A claim over an alleged fraudulent sale of a motor vehicle is set to return to court soon after the customer approached the Eastern Cape High Court (Makhanda) again, in a move which could lead to civil action amounting to millions in damages against Wesbank.

A Weekend Argus report notes in legal papers, senior government employee Mzukisi Ndara is seeking a declaratory order to re-open a case he had earlier set in motion setting aside the sale agreement of a vehicle as unlawful and invalid. He claimed that the contract constituted fraud, misrepresentation, market misconduct and corruption.

However, Wesbank argued that Ndara’s claim fell outside the three-year prescribed period and therefore should be thrown out of court. But Ndara said he had become aware of the fraudulent conduct only in August 2013.

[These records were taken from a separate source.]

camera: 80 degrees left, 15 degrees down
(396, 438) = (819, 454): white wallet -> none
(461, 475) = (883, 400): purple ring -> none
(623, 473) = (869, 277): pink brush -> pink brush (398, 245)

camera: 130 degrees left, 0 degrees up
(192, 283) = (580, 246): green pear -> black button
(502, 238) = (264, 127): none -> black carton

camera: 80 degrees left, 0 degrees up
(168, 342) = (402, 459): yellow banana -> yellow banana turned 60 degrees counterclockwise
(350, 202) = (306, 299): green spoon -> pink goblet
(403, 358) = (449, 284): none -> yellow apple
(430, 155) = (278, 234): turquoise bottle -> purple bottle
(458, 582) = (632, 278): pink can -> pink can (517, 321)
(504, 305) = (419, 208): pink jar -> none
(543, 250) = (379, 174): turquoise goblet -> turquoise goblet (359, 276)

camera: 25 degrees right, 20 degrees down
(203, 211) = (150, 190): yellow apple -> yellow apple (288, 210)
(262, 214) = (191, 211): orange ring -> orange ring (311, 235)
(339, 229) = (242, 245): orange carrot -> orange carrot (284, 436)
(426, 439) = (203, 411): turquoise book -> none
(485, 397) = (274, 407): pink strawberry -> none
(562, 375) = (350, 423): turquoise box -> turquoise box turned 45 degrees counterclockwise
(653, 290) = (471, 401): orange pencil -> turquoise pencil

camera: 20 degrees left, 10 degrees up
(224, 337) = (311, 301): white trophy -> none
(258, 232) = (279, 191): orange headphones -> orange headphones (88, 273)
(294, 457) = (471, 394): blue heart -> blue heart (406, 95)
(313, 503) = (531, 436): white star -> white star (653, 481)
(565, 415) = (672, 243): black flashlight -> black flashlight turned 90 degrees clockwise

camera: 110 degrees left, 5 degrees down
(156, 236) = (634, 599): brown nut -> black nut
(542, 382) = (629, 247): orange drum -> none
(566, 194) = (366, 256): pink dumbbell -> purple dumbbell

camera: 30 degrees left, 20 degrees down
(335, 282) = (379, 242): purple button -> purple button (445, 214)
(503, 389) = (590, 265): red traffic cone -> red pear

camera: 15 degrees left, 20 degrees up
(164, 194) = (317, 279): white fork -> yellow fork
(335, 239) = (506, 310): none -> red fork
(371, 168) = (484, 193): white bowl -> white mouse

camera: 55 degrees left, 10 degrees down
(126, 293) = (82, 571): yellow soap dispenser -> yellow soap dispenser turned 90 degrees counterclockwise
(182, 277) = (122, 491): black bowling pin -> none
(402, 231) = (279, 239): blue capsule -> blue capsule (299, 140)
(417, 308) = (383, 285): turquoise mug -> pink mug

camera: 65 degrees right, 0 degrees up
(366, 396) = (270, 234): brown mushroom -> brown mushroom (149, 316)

Last month the court dismissed with costs an application by Wesbank for leave to appeal.

Ndara’s recent move, according to his lawyers, was based on crucial evidence by their client, who was the sole witness in the 2013 case, that had gone missing and was no longer available.

In the absence of such evidence, his legal representatives argued, that this would prejudice Ndara and would infringe on his constitutional right – even if the matter was taken to a court of appeal, tribunal or forum to have the dispute resolved in a fair manner.

At the heart of the 15-year saga, is the November 2004 sale of a 2004 Nissan X-Trail by a dealership in King William’s town who were acting as agents of Wesbank – the financiers of the disputed deal.

Ndara alleges that he was made to believe he was sold a new car, but it turned out it had already clocked 6 700km and that it was a 2.2 diesel manual although he was invoiced for a brand-new Nissan X-Trail 2.5 petrol automatic.